Department of Bioengineering, Gebze Technical University, 41400, Gebze, Kocaeli, Turkey.
Mol Neurobiol. 2024 Apr;61(4):2120-2135. doi: 10.1007/s12035-023-03690-4. Epub 2023 Oct 19.
Alzheimer's disease (AD) is a highly heterogenous neurodegenerative disease, and several omic-based datasets were generated in the last decade from the patients with the disease.
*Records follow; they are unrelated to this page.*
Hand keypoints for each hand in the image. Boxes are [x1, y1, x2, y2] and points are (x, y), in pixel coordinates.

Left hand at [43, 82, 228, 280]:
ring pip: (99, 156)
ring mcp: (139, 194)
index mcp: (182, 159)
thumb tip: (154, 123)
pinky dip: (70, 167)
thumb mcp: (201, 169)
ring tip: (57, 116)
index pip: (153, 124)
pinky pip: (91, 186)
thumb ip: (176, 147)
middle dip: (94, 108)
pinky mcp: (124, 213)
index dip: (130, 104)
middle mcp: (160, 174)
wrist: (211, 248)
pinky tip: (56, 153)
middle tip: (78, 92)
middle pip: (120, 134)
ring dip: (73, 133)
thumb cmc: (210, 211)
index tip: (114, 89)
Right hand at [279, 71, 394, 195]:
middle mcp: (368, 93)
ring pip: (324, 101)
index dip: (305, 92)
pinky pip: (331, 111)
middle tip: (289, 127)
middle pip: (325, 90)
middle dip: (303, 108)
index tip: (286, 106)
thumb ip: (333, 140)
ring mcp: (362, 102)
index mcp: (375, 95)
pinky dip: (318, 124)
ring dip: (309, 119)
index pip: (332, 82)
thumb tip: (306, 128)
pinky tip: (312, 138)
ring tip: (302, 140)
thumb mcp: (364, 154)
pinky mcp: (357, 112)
However, the vast majority of studies evaluate these datasets in bulk by considering all the patients as a single group, which obscures the molecular differences resulting from the heterogeneous nature of the disease. In this study, we adopted a personalized approach and analyzed the transcriptome data from 403 patients individually by mapping the data on a human protein-protein interaction network. Patient-specific subnetworks were discovered and analyzed in terms of the genes in the subnetworks, enriched functional terms, and known AD genes. We identified several affected pathways that could not be captured by the bulk comparison. We also showed that our personalized findings point to patterns of alterations consistent with the recently suggested AD subtypes.
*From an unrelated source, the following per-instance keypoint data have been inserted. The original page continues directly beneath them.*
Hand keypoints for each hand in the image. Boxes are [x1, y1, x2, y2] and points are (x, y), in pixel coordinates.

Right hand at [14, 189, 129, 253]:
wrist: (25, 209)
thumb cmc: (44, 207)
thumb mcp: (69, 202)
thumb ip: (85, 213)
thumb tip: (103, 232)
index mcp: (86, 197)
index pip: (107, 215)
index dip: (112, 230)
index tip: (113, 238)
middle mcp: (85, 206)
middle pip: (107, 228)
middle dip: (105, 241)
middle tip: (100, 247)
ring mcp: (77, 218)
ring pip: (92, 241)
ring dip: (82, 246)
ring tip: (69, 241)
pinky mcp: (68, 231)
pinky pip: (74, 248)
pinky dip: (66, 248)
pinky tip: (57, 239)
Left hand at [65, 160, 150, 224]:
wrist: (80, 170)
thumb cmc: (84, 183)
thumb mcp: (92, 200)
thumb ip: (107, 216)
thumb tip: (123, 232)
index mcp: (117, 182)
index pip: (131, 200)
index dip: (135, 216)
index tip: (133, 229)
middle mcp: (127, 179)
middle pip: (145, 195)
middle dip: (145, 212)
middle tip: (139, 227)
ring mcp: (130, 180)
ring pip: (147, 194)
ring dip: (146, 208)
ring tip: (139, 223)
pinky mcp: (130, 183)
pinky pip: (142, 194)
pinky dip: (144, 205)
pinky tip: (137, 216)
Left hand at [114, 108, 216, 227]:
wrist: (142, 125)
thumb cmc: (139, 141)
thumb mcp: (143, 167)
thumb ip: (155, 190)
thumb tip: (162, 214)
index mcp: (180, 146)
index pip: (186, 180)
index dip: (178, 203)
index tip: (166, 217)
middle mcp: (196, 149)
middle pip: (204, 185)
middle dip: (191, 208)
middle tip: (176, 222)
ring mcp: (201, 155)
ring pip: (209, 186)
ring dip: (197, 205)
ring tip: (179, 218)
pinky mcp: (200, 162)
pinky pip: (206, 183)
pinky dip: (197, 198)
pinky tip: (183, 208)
阿尔茨海默病(AD)是一种高度异质性的神经退行性疾病,在过去十年中,已经从患者身上生成了多个基于组学的数据集。然而,绝大多数研究都是通过将所有患者视为一个单一的组来整体评估这些数据集,这掩盖了由于疾病的异质性而导致的分子差异。在这项研究中,我们采用了个性化的方法,通过将数据映射到人类蛋白质-蛋白质相互作用网络上来单独分析 403 名患者的转录组数据。我们根据子网络中的基因、富集的功能术语和已知的 AD 基因来发现和分析患者特异性的子网络。我们确定了几个受影响的途径,这些途径不能通过批量比较来捕捉。我们还表明,我们的个性化发现指向与最近提出的 AD 亚型一致的改变模式。